## Task goal
Repeat each line of the material word for word.

## Raw data
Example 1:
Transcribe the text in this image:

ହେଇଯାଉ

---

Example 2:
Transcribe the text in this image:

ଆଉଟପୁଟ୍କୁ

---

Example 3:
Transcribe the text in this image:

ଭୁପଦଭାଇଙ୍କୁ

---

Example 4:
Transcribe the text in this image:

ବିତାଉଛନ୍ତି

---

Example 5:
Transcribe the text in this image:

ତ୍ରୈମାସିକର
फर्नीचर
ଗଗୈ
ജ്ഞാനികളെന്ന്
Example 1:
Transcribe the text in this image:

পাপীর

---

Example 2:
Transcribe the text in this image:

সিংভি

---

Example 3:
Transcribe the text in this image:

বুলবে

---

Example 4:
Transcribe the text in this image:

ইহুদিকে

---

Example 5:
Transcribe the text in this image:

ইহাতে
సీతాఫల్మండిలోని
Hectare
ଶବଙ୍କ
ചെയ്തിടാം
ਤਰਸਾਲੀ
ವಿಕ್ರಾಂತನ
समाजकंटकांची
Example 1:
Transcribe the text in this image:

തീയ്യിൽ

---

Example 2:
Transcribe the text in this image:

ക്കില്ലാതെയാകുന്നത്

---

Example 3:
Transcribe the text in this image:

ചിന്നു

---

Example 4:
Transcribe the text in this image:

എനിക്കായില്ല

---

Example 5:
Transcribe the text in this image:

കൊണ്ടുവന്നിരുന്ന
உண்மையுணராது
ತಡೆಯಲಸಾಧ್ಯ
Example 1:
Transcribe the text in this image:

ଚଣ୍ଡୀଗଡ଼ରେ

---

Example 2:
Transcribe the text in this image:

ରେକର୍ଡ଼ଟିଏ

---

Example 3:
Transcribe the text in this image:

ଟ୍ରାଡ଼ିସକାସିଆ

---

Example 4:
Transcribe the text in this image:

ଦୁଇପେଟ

## Output for this task
Example 1:
Transcribe the text in this image:

ହେଇଯାଉ

---

Example 2:
Transcribe the text in this image:

ଆଉଟପୁଟ୍କୁ

---

Example 3:
Transcribe the text in this image:

ଭୁପଦଭାଇଙ୍କୁ

---

Example 4:
Transcribe the text in this image:

ବିତାଉଛନ୍ତି

---

Example 5:
Transcribe the text in this image:

ତ୍ରୈମାସିକର
फर्नीचर
ଗଗୈ
ജ്ഞാനികളെന്ന്
Example 1:
Transcribe the text in this image:

পাপীর

---

Example 2:
Transcribe the text in this image:

সিংভি

---

Example 3:
Transcribe the text in this image:

বুলবে

---

Example 4:
Transcribe the text in this image:

ইহুদিকে

---

Example 5:
Transcribe the text in this image:

ইহাতে
సీతాఫల్మండిలోని
Hectare
ଶବଙ୍କ
ചെയ്തിടാം
ਤਰਸਾਲੀ
ವಿಕ್ರಾಂತನ
समाजकंटकांची
Example 1:
Transcribe the text in this image:

തീയ്യിൽ

---

Example 2:
Transcribe the text in this image:

ക്കില്ലാതെയാകുന്നത്

---

Example 3:
Transcribe the text in this image:

ചിന്നു

---

Example 4:
Transcribe the text in this image:

എനിക്കായില്ല

---

Example 5:
Transcribe the text in this image:

കൊണ്ടുവന്നിരുന്ന
உண்மையுணராது
ತಡೆಯಲಸಾಧ್ಯ
Example 1:
Transcribe the text in this image:

ଚଣ୍ଡୀଗଡ଼ରେ

---

Example 2:
Transcribe the text in this image:

ରେକର୍ଡ଼ଟିଏ

---

Example 3:
Transcribe the text in this image:

ଟ୍ରାଡ଼ିସକାସିଆ

---

Example 4:
Transcribe the text in this image:

ଦୁଇପେଟ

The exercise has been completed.